Macro-Update April: Zyklus & Märkte

  • Martin Roßner, Gründer und Geschäftsführer ThirdYear Capital

Research Global: Konjunktur zwischen Energiedruck und technologischer Resilienz

Die aktuellen Hochfrequenz-Daten sprechen eine deutliche Sprache: Der Einfluss gestiegener Energiepreise auf die globale Konjunktur ist mittlerweile schwarz auf weiß in den Konsumentenumfragen messbar.
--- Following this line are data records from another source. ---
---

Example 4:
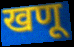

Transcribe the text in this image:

खणू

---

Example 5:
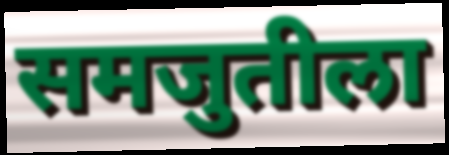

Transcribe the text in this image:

समजुतीला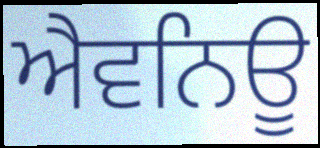
ਐਵਨਿਊ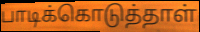
பாடிக்கொடுத்தாள்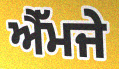
ਐੱਮਜੇ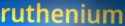
ruthenium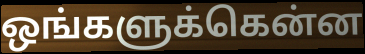
ஒங்களுக்கென்னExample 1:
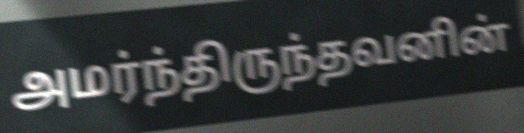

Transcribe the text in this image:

அமர்ந்திருந்தவனின்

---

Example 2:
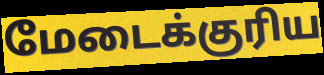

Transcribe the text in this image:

மேடைக்குரிய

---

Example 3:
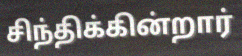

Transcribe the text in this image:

சிந்திக்கின்றார்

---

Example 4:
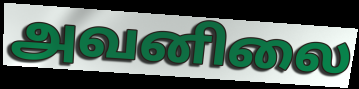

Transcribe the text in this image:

அவனிலை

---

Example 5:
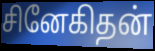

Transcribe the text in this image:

சினேகிதன்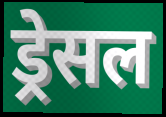
ड्रेसलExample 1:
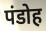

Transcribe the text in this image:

पंडोह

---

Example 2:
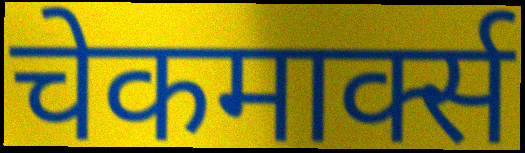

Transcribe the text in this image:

चेकमार्क्स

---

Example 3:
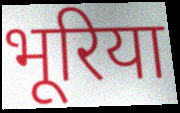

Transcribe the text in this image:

भूरिया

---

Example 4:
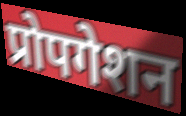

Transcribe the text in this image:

प्रोपगेशन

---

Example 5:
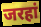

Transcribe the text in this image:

जरहां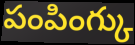
పంపింగ్కు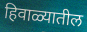
हिवाळ्यातीलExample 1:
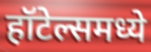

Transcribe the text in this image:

हॉटेल्समध्ये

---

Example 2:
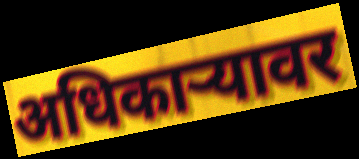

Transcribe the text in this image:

अधिकाऱ्यावर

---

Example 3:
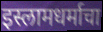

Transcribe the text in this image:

इस्लामधर्माचा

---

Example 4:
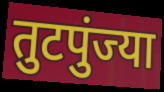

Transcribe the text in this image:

तुटपुंज्या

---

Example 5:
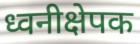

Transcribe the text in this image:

ध्वनीक्षेपक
Einige Kurzfrist-Indikatoren flirten bereits mit rezessionären Niveaus.

Was das für die kommenden Monate bedeutet, analysiert Martin Roßner - Geschäftsführer von unserem Partner ThirdYear Capital und Fondsberater des ART Global Macro - in seinem neuesten Global Research-Bericht wie folgt:

Veränderungen und Ausblick

⚠️Das unterschätzte Risiko: Während die Märkte (Blick auf die Forward-Kurven) derzeit von einer Entspannung ausgehen, bleibt ein langes Andauern der Energiekrise ein greifbares zyklisches Risiko.

🌍Politik als Puffer: Deutschland und weite Teile Asiens steuern mit gezielten Entlastungspaketen gegen. Dass die Bundesregierung etwa zeitgleich mit dem Stocken internationaler Energie-Verhandlungen reagierte, stützt die derzeit noch resiliente Ausgangslage.

🇺🇸 US-Sonderweg durch KI: In den USA beobachten wir eine spannende Entkoppelung. Der exponentielle Anstieg der KI-Investitionen wirkt dort als Wachstumstreiber, der weitgehend unabhängig von kurzfristigen Energieschwankungen bleibt.

 

Regionale Auswirkungen globaler Entwicklungen

Amerika
Höhere Energiepreise verursachen noch keine Trendumkehr in wichtigen Wirtschaftssektoren.

Europa, Mittlerer Osten & Afrika
Politische Unterstützung entgegnet Straffungsrisiken aus höheren Energiepreisen und Zinsen.

Der Energiepreisschock belastet insbesondere kleinere und offenere Volkswirtschaften in EMEA.

Asien & Pazifik
Politische Unterstützung entgegnet Straffungsrisiken aus höheren Energiepreisen und Zinsen.

Das positive Umfeld für Rohstofflieferanten unterstützt die Konjunktur in Ozeanien.

Fazit: Die Weltwirtschaft befindet sich größtenteils noch in der „Mid“-Phase des Zyklus. Doch Vorsicht ist geboten: Kleinere, offenere Volkswirtschaften wie das Vereinigte Königreich oder Schweden bewegen sich bereits auf deutlich riskantere Straffungsphasen zu.